▶ _YOUR GOAL_
The expected output is exactly the lines below, starting at the line with "This procedure assumes" and ending at the line with "assistance in common", both included; no other line belongs in it.

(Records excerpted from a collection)
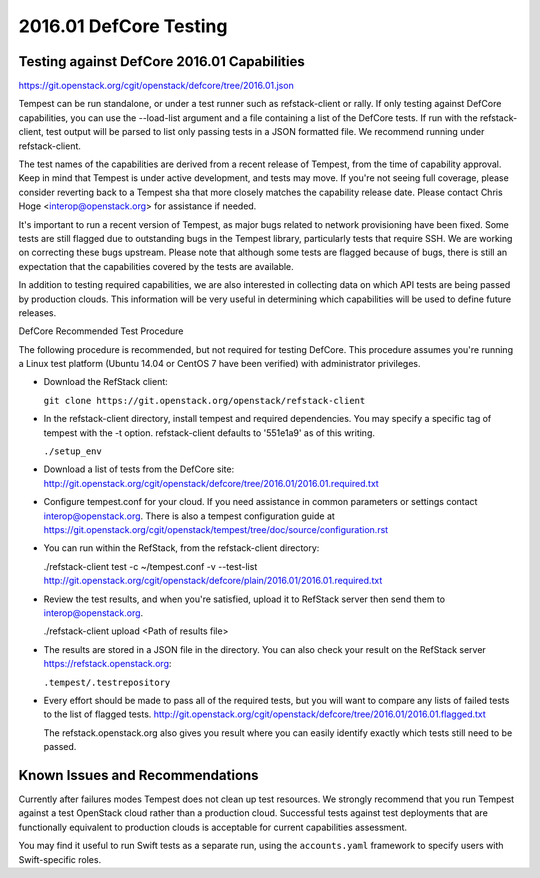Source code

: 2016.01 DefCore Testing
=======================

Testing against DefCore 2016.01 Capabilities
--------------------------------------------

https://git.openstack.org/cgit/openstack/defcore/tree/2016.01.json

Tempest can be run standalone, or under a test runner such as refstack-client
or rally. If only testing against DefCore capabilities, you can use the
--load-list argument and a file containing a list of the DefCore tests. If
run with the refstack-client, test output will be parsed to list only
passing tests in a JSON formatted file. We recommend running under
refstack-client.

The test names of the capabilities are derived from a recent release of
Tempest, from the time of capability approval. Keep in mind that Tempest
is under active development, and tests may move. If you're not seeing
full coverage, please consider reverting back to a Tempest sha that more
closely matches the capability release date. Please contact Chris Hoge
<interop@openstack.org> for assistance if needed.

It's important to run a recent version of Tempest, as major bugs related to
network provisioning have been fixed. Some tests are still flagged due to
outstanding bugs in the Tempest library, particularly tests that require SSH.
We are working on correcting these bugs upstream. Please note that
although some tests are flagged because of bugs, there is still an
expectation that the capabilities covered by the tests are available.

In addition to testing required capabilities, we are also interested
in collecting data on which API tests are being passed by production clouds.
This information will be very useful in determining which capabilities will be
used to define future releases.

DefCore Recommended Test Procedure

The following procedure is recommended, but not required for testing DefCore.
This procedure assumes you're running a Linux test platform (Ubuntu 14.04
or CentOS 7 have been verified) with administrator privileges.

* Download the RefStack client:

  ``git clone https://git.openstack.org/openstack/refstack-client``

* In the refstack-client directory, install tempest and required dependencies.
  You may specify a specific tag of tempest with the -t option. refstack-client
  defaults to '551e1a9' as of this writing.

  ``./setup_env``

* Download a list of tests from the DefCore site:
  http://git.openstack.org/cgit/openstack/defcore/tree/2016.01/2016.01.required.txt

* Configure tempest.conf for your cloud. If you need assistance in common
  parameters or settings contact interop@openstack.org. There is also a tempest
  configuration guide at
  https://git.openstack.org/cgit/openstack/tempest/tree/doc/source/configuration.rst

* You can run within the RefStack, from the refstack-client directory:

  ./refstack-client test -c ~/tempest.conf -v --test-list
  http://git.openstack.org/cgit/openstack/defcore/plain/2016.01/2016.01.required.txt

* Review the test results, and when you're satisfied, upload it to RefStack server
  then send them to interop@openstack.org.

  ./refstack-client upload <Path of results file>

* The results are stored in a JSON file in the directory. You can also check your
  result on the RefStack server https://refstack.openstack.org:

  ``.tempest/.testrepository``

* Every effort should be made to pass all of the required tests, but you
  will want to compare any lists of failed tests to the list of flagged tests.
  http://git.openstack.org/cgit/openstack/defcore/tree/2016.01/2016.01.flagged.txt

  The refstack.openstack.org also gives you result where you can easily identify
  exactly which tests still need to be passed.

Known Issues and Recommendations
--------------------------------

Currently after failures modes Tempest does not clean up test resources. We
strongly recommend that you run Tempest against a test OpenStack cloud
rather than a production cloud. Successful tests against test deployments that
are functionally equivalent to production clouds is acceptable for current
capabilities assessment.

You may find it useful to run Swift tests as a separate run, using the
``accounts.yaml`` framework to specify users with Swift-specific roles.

---

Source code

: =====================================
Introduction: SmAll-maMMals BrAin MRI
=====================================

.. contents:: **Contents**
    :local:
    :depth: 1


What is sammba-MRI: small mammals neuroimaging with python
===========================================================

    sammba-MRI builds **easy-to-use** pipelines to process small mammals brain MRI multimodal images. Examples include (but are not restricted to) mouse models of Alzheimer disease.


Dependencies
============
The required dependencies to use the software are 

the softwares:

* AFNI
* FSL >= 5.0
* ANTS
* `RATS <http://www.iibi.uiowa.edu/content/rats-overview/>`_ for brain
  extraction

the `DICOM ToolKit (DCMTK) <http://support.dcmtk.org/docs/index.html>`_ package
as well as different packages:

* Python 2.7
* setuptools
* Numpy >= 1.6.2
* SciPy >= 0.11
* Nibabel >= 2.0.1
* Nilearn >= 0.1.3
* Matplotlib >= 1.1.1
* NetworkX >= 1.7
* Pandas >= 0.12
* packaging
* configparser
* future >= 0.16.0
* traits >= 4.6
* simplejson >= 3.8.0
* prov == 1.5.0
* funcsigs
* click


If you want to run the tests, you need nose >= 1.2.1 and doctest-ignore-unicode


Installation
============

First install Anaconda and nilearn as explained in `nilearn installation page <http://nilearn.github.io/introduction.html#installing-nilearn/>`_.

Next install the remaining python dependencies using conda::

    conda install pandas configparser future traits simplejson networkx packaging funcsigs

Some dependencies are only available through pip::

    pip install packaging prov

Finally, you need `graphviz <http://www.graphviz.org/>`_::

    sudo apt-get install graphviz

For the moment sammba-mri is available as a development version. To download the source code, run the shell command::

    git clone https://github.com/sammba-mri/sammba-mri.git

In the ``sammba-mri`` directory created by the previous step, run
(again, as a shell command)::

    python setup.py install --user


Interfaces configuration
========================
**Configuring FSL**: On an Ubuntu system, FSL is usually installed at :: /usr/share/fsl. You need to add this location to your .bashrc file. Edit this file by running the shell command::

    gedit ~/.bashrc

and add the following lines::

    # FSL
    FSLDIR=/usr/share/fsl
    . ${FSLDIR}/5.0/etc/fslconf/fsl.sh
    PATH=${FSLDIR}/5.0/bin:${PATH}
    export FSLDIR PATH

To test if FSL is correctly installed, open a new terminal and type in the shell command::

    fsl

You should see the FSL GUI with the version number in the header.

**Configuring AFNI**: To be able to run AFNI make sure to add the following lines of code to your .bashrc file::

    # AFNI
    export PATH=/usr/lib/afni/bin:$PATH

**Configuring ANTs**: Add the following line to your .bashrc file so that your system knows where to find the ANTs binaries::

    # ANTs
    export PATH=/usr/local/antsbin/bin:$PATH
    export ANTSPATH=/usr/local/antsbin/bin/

* * *

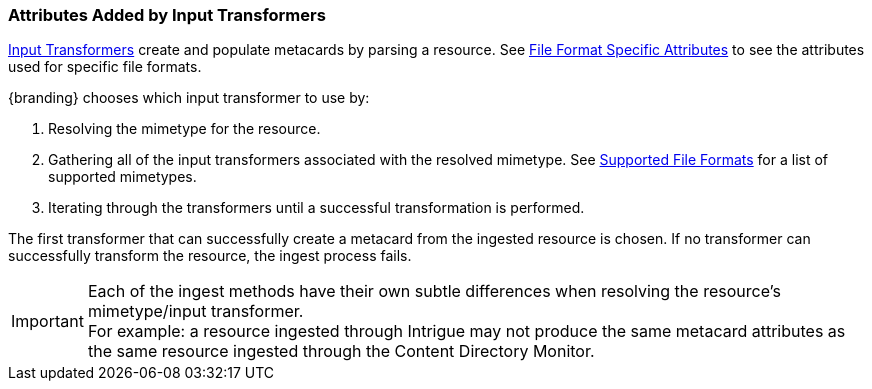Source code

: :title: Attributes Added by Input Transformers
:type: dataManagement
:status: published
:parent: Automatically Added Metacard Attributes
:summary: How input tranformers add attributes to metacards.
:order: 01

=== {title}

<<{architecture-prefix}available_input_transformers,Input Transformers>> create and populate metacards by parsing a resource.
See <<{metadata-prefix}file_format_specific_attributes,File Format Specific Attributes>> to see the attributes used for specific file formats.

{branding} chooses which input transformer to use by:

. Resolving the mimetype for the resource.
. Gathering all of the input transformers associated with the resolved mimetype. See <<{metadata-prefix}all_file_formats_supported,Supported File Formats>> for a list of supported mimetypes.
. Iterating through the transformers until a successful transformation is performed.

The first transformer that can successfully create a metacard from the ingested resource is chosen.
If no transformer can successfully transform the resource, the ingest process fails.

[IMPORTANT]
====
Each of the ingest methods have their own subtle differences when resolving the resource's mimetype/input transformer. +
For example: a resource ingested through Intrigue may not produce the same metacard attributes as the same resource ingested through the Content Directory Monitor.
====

▶ _PROBLEM SOLUTION_
This procedure assumes you're running a Linux test platform (Ubuntu 14.04
or CentOS 7 have been verified) with administrator privileges.

* Download the RefStack client:

  ``git clone https://git.openstack.org/openstack/refstack-client``

* In the refstack-client directory, install tempest and required dependencies.
  You may specify a specific tag of tempest with the -t option. refstack-client
  defaults to '551e1a9' as of this writing.

  ``./setup_env``

* Download a list of tests from the DefCore site:
  http://git.openstack.org/cgit/openstack/defcore/tree/2016.01/2016.01.required.txt

* Configure tempest.conf for your cloud. If you need assistance in common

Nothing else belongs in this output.